Well what if the breeder doesn't want chairs? Then the chair maker has to trade his chairs for something the breeder wants. Here's where money comes into play. People essentially exchanged their chairs, horses, pigs, cigarettes, etc, for a synthetic thing that represented what they are worth. So the chairmaker went to the bank and asked for money for his chairs. But the bank doesn't want to deal with selling chairs, or horses, or pigs. So instead, they say they'll give the chairmaker money = to the value of his chairs. And now he buys a horse, and once he sells his chairs to someone else he pays back the bank. This allows the chairmaker to buy a horse without spending weeks trying to sell his chairs for something the breeder wants.
Money is just a chair, horse, or pig. If we win $100 in poker it's the exact same thing as winning two pigs, actually it's a lot better cause I don't want to pigs nor do I want to find someone who wants them. This is why we pay banks (through interest) to give us currency.
Wealth is created by producing a good or a service. Wealth is destroyed when someone uses that good or service.
In terms of the "If we grow a tomato, it means we're not growing a cucumber" thing, you're still creating a tomato.
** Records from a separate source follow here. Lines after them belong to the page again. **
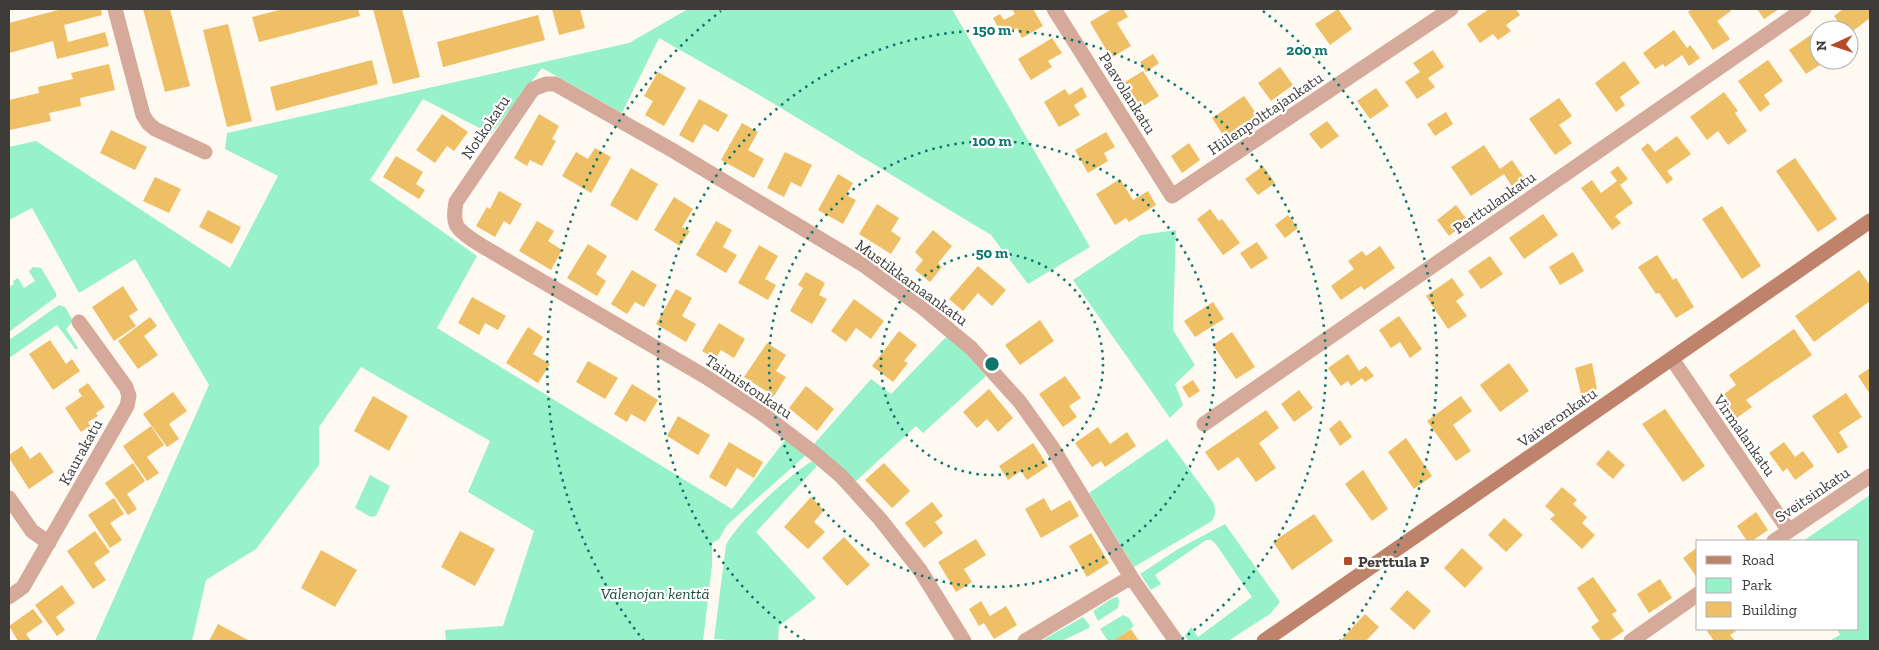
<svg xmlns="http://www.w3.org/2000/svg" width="1879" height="650" font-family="'Zilla Slab',serif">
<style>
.green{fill:#97f1c9}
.building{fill:#efbf66}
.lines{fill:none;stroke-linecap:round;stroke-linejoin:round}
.street{stroke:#d5aa9b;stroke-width:15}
.secondary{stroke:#bf836c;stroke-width:15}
.ring{fill:none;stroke:#0f766e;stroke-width:2.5;stroke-dasharray:2.5 5}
.poi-dot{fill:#b34b28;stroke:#fff;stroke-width:2}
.labels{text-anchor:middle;stroke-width:4.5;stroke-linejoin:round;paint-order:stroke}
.street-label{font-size:16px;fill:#3e3c39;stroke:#fff}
.poi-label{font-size:16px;font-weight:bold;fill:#3e3c39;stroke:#fff;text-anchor:start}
.park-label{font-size:16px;font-style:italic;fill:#1f4d3b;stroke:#fff}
.centre{fill:#0f766e;stroke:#fff;stroke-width:2.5}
.ring-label{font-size:15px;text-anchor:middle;font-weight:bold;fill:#0f766e;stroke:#fff;stroke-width:4.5;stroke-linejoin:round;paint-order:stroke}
</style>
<rect width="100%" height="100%" fill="#fef9f1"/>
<path class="green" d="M688 9H952L1090 247 1028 284 991 235 766 99 659 38 622 113 542 68 491 134 423 99 370 180 477 256 437 328 732 509 786 439 805 456 727 525 719 539 712 543V565L703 641H446L445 630 503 626 534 531 468 492 490 441 361 367 319 427V465L256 549 206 580 192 641H95L209 385 135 259 79 293 32 208 9 220V147L36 141 230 268 278 176 225 149 227 133 629 43Z
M1176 230 1173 330 1195 365 1175 384 1183 405 1170 418 1073 280 1141 235Z
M33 267 41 268 56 293V297L9 332V287L14 284 13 281 18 278 24 288 35 281 29 271Z
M59 305 65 307 73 321 66 329 78 348 76 350 57 325 9 358V340Z
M947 336 962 349 986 376 923 433 916 426 855 482 814 444 871 379 891 394Z
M1167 439 1213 502C1216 509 1216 514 1212 521L1134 567 1089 493Z
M812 461 817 466 756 532 816 598 779 626 778 641H727V640L714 639 726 545C736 523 790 475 812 461Z
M370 475 390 486 376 516 371 517 355 508Z
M1870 495V641H1829L1840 635 1837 629H1858V541H1803Z
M1225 524 1280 602 1270 614 1228 641H1189L1185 636 1191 627 1198 637 1252 597 1215 543 1211 540H1206L1155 575 1161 584 1151 590 1140 574 1178 549Z
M1118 597 1119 601 1118 608 1098 621 1093 611 1113 598Z
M1123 615 1129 618 1134 626 1114 641H1108L1100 629Z
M1083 617 1090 626 1089 628 1062 641H1041Z"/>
<path class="building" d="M62 9H101L102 15 64 25 68 42 105 32 109 46 57 59 53 41 9 53V23Z
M143 9H170L190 86 165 92Z
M283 9H358L360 16 259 42 252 17Z
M373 9H402L420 77 393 84Z
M552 9H580L585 28 559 35Z
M1012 9H1033L1043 26 1022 38 1017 28 1003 36 993 18 1000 14 1004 20 1015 14Z
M1112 9H1123L1128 17 1117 23 1131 46 1111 58 1090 22Z
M1338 9 1352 29 1330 45 1315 24Z
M1489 9H1516L1520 15 1506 25 1511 31 1498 40 1493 34 1480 43 1467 24Z
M1692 9H1730L1731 11 1717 21 1730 39 1713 50 1688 12Z
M1757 9H1779L1764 19Z
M1843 9H1870V18L1849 34V30H1844L1834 16Z
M538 15 545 40 443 67 437 42Z
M228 24 252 121 227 127 203 30Z
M1674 30 1687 48 1690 45 1700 58 1689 66 1682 55 1665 67 1663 64 1655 69 1643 53Z
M1818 30 1819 60H1827L1806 74 1789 50Z
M1052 38 1062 53 1048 61 1052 67 1031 80 1018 59Z
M1433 50 1444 67 1428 78 1435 87 1417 99 1405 82 1420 72 1413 63Z
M1153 54 1159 63 1146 72 1140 62Z
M372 60 378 84 276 111 270 87Z
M1768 60 1783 81 1764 95 1770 104 1760 112 1738 81Z
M1624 61 1640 83 1620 97 1625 105 1616 112 1595 83Z
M109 64 115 90 80 98 81 106 49 113 51 121 10 130 9 100 39 93 38 87 73 79 71 73Z
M1280 67 1293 85 1271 101 1258 83Z
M1143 71 1159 96 1140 108 1125 82Z
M658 72 686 88 664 126 645 115 653 101 644 96Z
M1082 87 1087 97 1074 105 1080 115 1059 127 1044 102 1065 89 1069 95Z
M1376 88 1389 106 1370 119 1357 101Z
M1724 92 1738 111 1735 113 1747 131 1728 145 1718 131 1707 140 1690 117Z
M1244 96 1258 116 1225 138 1212 118Z
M1559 98 1572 116 1559 125 1572 143 1555 155 1529 119Z
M699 99 728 115 718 132 704 124 693 143 679 135Z
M1446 112 1453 124 1435 136 1427 124Z
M442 114 468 132 454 151 447 146 435 163 416 150Z
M539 114 559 126 552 139 556 141 542 166 530 160 527 166 514 158Z
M1327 121 1339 136 1321 149 1309 134Z
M742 123 758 132 748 150 764 159 754 178 721 160Z
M111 130 147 147 135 170 100 153Z
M1106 132 1115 147 1104 153 1108 161 1088 173 1075 150Z
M1677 136 1691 154 1667 171 1673 179 1667 184 1641 149 1648 143 1655 152Z
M1189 143 1200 160 1182 173 1171 156Z
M1484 145 1500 169 1512 160 1525 179 1513 188 1504 174 1471 196 1451 167Z
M595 148 611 157 591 193 562 176 576 152 588 159Z
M785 152 812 165 801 187 791 182 784 197 767 188Z
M396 156 423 172 416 184 425 190 419 199 383 177Z
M1795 158 1837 219 1818 232 1776 171Z
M1263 166 1275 183 1258 195 1245 179Z
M1618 166 1628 179 1620 185 1633 203 1615 216 1621 223 1612 230 1581 188 1592 180 1601 193 1617 181 1610 172Z
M631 168 658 184 637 221 610 205Z
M838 174 853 183 846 195 856 200 843 224 818 210Z
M155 177 181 189 169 213 143 201Z
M1120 179 1133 200 1148 191 1156 205 1129 222 1126 218 1115 225 1096 194Z
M499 191 522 204 510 225 504 221 495 237 476 226 487 207 490 209Z
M674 197 693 209 682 227 690 231 680 246 654 230Z
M877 204 899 218 891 231 901 238 891 254 859 234Z
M1456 205 1468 221 1449 236 1437 220Z
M1722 206 1761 266 1742 279 1702 219Z
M1210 209 1219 221 1222 219 1240 243 1223 255 1197 219Z
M208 210 241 227 232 244 199 227Z
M1543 214 1558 235 1524 259 1509 238Z
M1288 215 1298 228 1285 238 1275 225Z
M537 221 554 231 548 241 562 250 551 270 519 251Z
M716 221 732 230 723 247 737 255 726 273 696 255Z
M933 230 952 246 938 263 942 267 930 282 915 270 923 260 915 252Z
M1257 242 1268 258 1251 269 1240 253Z
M588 244 607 256 596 274 606 281 597 296 567 278Z
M759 245 778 256 765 279 776 285 768 300 738 283Z
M1380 246 1395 268 1364 290 1361 286 1341 300 1331 286 1354 269 1348 261 1362 251 1366 256Z
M1573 252 1584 271 1560 285 1549 267Z
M1657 255 1673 280 1676 278 1694 307 1676 318 1659 293 1656 294 1638 267Z
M1490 256 1503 274 1481 289 1468 271Z
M978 266 1006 290 992 306 978 293 963 311 949 299Z
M632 270 657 285 644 307 635 302 627 314 611 304Z
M1859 270 1870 285V301L1814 342 1795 316Z
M806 272 825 283 819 295 827 299 812 324 790 311 803 288 798 285Z
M1452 278 1464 295 1456 301 1467 316 1448 329 1426 296Z
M123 286 138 310 129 316 136 326 114 341 92 307Z
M676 289 692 298 682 316 696 324 686 342 656 324Z
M472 297 506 316 498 330 485 323 479 335 458 323Z
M854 299 884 321 871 339 856 328 846 342 831 331Z
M1213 302 1224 319 1195 337 1184 321Z
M1399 316 1422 349 1410 358 1400 342 1391 348 1379 330Z
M150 317 157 326 144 336 158 355 138 369 118 341Z
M1040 320 1054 341 1020 365 1005 345Z
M719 323 745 339 734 358 721 350 715 359 702 351Z
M528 327 543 337 533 354 550 364 538 383 506 363Z
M1794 329 1812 355 1746 400 1752 407 1730 423 1715 401 1736 385 1729 375Z
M899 331 917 345 904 361 908 363 893 382 872 366Z
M1232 332 1255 367 1236 379 1213 345Z
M50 340 66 364 72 359 80 371 53 390 29 354Z
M767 343 786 355 776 371 786 377 774 396 744 377Z
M1348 354 1359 371 1366 366 1374 376 1365 382 1362 378 1351 386 1348 381 1341 386 1328 368Z
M588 361 618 378 605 399 576 382Z
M1509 363 1529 391 1500 412 1480 385Z
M1592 363 1597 389 1581 394 1575 368Z
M1870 368V394L1858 376Z
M1065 376 1081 398 1069 406 1077 417 1063 427 1039 394Z
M1193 380 1200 391 1189 398 1182 387Z
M88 383 105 407 96 413 98 416 88 422 90 426 81 432 65 408 82 396 78 390Z
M632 384 658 400 645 422 631 414 627 422 614 414Z
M806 386 834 409 817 431 789 408Z
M989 389 1013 418 998 432 987 419 977 428 963 412Z
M1299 390 1313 408 1294 422 1281 404Z
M173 392 187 411 169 424 179 439 167 447 143 414Z
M1846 393 1862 417 1839 432 1848 447 1838 454 1812 416Z
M373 396 408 416 389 451 354 431Z
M1461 396 1472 411 1453 425 1471 451 1456 461 1427 421Z
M1665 409 1705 466 1683 482 1642 424Z
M1266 410 1279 428 1259 443 1276 468 1256 482 1238 457 1218 471 1205 452Z
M678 416 710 435 698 455 667 436Z
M1340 420 1352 437 1340 446 1329 429Z
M151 426 164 445 147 457 159 473 147 481 123 446Z
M1098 427 1110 444 1127 432 1136 446 1105 467 1101 461 1092 467 1075 443Z
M1406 438 1432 476 1414 489 1388 452Z
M729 442 763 462 754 478 737 468 726 487 709 477Z
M1784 442 1795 457 1803 451 1814 466 1795 480 1787 468 1783 472 1769 453Z
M1033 443 1048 466 1027 480 1021 471 1008 480 999 466Z
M22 446 30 459 40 452 54 472 29 489 9 458V455Z
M1608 450 1625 465 1613 479 1596 464Z
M133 463 145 481 127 494 137 509 128 515 105 483Z
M884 463 910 491 892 508 865 480Z
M1363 470 1388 509 1372 521 1345 484Z
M1562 487 1577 500 1573 504 1587 517 1582 523 1595 535 1582 549 1550 519 1555 515 1545 506Z
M811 497 824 510 814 522 825 532 808 549 784 527Z
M114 498 124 514 110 523 122 540 110 548 88 515Z
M1044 498 1051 511 1070 500 1079 516 1041 538 1025 509Z
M932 502 943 516 935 522 943 533 924 548 905 523Z
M1756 512 1768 530 1752 541H1747L1737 526Z
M1314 514 1333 541 1292 570 1273 542Z
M1504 518 1523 535 1506 552 1488 535Z
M95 531 110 552 94 563 106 580 93 589 67 551Z
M460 531 495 549 475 586 441 567Z
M1091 533 1109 563 1087 577 1069 546Z
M844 537 870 565 847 586 822 558Z
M976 539 986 555 964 569 972 582 956 592 938 562Z
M1698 547V579L1683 558Z
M1462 548 1483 568 1465 588 1444 568Z
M321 550 357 570 335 607 301 588Z
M1593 577 1617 611 1612 614 1624 631 1609 641H1601L1591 627 1599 621 1577 588Z
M1660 579 1672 598 1649 613 1637 594Z
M62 585 75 603 56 617 65 630 57 636 35 605Z
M1407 590 1431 611 1414 630 1390 609Z
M981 601 990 616 1006 606 1017 625 994 639 984 623 979 626 969 609Z
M33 609 43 622 26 634 31 641H18L9 626Z
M1365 614 1379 627 1366 641H1342L1341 640Z
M218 624 250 641H209Z
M1131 629 1139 641H1113Z
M1710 629H1739L1730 635 1735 641H1714L1707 631Z"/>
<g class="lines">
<path class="street" d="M115 9 143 115 148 123 155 129 205 152
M1054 9 1172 196 1451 9
M1672 359 1789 531
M1204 424 1804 9
M9 498 32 531 49 543
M1774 541 1870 476
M9 597 23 587 127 406 129 396 126 387 79 322
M964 641 920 570 880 519 841 476 814 453 764 415 706 377 499 256C488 249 464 237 457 226 453 219 455 209 456 202L533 89 546 84H555L672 150 862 264 923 308 971 348 1020 402 1052 447 1131 577 1176 641
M1025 641 1131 577
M1631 641 1698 594"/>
<path class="secondary" d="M1264 641 1870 221"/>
</g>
<g class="ring">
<circle cx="992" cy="364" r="111"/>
<circle cx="992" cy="364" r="223"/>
<path d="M805 641A334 334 0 1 1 1179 641"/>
<path d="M644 641A445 445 0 0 1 721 11M1263 11A445 445 0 0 1 1340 641"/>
</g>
<rect class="poi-dot" x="1343" y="556" width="10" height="10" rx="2.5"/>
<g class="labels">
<g class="street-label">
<text transform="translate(1128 93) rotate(58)" y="6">Paavolankatu</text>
<text transform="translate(1265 113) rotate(-34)" y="6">Hiilenpolttajankatu</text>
<text transform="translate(485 127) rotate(-56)" y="6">Notkokatu</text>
<text transform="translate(1494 202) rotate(-35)" y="6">Perttulankatu</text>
<text transform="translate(912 282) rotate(36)" y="6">Mustikkamaankatu</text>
<text transform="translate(749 386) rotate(34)" y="6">Taimistonkatu</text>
<text transform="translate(1557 417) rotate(-35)" y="6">Vaiveronkatu</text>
<text transform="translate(1745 435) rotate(55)" y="6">Virmalankatu</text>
<text transform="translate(80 452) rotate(-61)" y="6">Kaurakatu</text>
<text transform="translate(1812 494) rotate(-34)" y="6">Sveitsinkatu</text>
</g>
<g class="poi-label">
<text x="1358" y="567">Perttula P</text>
</g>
<g class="park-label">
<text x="655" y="599">Välenojan kenttä</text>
</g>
</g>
<circle cx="992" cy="364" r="8" class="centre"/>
<g class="ring-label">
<text x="992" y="35">150 m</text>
<text x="1307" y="55">200 m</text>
<text x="992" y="146">100 m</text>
<text x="992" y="258">50 m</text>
</g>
<rect width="1879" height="650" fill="none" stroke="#3e3c39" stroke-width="20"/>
<rect x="1696" y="540" width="162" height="90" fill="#ffffff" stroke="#b2b1b0"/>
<rect x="1706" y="556" width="25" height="8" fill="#bf836c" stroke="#b2b1b0"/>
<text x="1742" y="565" font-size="15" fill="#3e3c39">Road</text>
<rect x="1706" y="578" width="25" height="15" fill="#97f1c9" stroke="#b2b1b0"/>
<text x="1742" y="590" font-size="15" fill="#3e3c39">Park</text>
<rect x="1706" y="602" width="25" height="15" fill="#efbf66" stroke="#b2b1b0"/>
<text x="1742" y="615" font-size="15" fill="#3e3c39">Building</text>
<g transform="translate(1834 45) rotate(267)"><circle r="24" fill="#ffffff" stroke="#b2b1b0"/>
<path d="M0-4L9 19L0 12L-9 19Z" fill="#b34b28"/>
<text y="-8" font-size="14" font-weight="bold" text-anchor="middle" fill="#3e3c39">N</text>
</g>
</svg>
The only zero-sum possibility of this event is if we grow nothing at all.
Yeah, I understand money as the irreducible unit of trade, but the "if we grow a tomato we aren't growing a cucumber" isn't accurate. It means we're drawing all the bits and pieces of light, minerals and water that it takes to make a tomato from something. Wealth is created when you coax order (according to us) out of something. The tomatoes are only grown through the ordering of all the light, minerals and water used in their growth. It wasn't wealth until they were combined appropriately (according to us).